Jusqu’en 2006, la prise en charge des obstructions urétérales chez le chat était chirurgicale et comportait de nombreuses complications postopératoires. Ensuite, le stent a suscité un engouement puis fut délaissé du fait de la difficulté de sa pose. Aujourd’hui, la dérivation extra-urétérale semble préférable avec peu de complications, même si sont rencontrés des infections, des minéralisations de la dérivation, un inconfort de l’animal ou des cystites au long cours. L’urétrostomie pratiquée par des équipes expérimentées ne doit pas être oubliée. Les stents sont encore posés de façon transitoire.

Idée reçue n° 8 : « Les vulves barrées doivent être opérées »

Des études témoignent d’une réussite thérapeutique (97 %) de la correction chirurgicale des vulves barrées (épisioplastie) dans la gestion des infections récurrentes. L’expérience de notre consœur est plus mitigée et la présence concomitante d’une vaginite est une source d’échec. Selon Christelle Maurey, la chirurgie ne serait à envisager que pour des lésions périvulvaires importantes et vulves encapuchonnées, avec une réserve sur l’efficacité réelle sur la fréquence et l’intensité des infections.

Idée reçue n° 9 : « Le rinçage vésical doit accompagner le sondage urinaire chez le chat bouché »

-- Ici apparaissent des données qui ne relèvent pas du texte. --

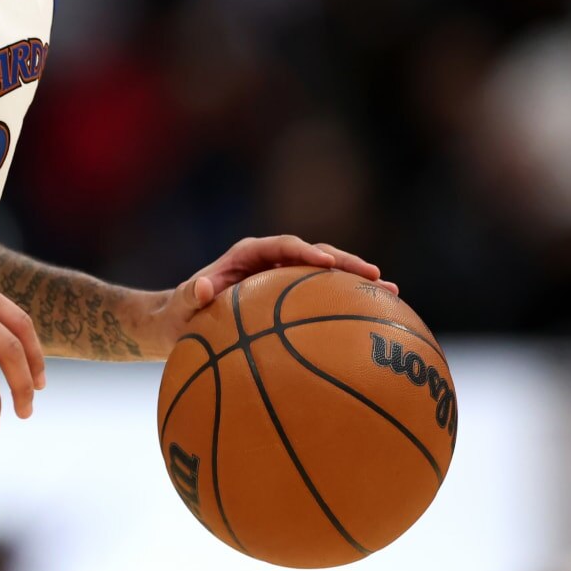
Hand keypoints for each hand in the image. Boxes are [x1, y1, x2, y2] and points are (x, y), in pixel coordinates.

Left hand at [141, 236, 396, 355]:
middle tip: (376, 276)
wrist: (181, 323)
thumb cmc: (179, 314)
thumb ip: (188, 297)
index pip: (281, 246)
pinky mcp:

Notre consœur confirme que les affections obstructives du bas appareil urinaire nécessitent une cystocentèse. En revanche, une étude montre que le rinçage vésical, jadis plébiscité, n’améliore ni la récurrence de l’obstruction, ni la durée d’hospitalisation. Si la pratique était d’administrer du méloxicam au désondage, des études montrent que cela ne modifie pas le devenir de l’animal. Les corticoïdes sont toujours considérés comme inefficaces. La prazosine, active sur le sphincter lisse, est intéressante. Les antibiotiques ne sont utilisés qu’après le désondage.